Il en résulte dès lors que ce chef de demande n'est pas
fondé faute de preuve contradictoire.
IlI.C. Les frais de déménagement
Monsieur et madame L.-D. réclament les frais de
déménagement de 500 euros.
Monsieur G. conteste cette demande à défaut
d'éléments probants.
**
*
Il est évident que les locataires ont dû exposer frais et
énergie pour le déménagement et pour retrouver un
nouveau logement.
Une indemnisation de 500 euros paraît tout à fait
modérée et en dessous des forfaits généralement
octroyés.
Cette demande paraît dès lors fondée.
IlI.D. Les dépens
La condamnation de monsieur G. aux dépens s'impose
eu
égard
aux
condamnations
prononcées.
Subsidiairement, les parties sont d'accord pour liquider
l'indemnité de procédure à 1.100 euros.
PAR CES MOTIFS,
Statuant contradictoirement et en premier ressort.
Déclarons l'action fondée dans la mesure ci-après.
Prononçons la résolution du bail existant entre parties,
relatif à l'appartement au rez-de-chaussée, sis à Forest,
aux torts de la partie G. à la date du 15 octobre 2007.
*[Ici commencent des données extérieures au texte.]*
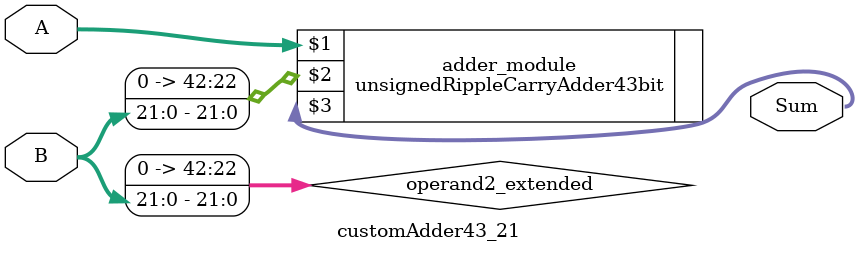
<source format=v>
module customAdder43_21(
                        input [42 : 0] A,
                        input [21 : 0] B,
                        
                        output [43 : 0] Sum
                );

        wire [42 : 0] operand2_extended;
        
        assign operand2_extended =  {21'b0, B};
        
        unsignedRippleCarryAdder43bit adder_module(
            A,
            operand2_extended,
            Sum
        );
        
        endmodule
        
</source>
Condamnons monsieur G. à payer à monsieur et
madame L.-D.:
- la somme de 3.150 euros à titre d'indemnisation pour
trouble de jouissance,
- la somme de 500 euros à titre de frais médicaux,
- la somme de 500 euros à titre de frais de
déménagement et
- la somme de 200 euros à titre de préjudice moral des
parents.
Condamnons monsieur G. en outre aux intérêts
judiciaires sur le principal et aux dépens, ces derniers
liquidés jusqu'ores à 1.286,56 euros.
Déboutons monsieur et madame L.-D. pour le surplus
de leurs demandes.
Déclarons le présent jugement exécutoire par provision
nonobstant tout recours et sans caution.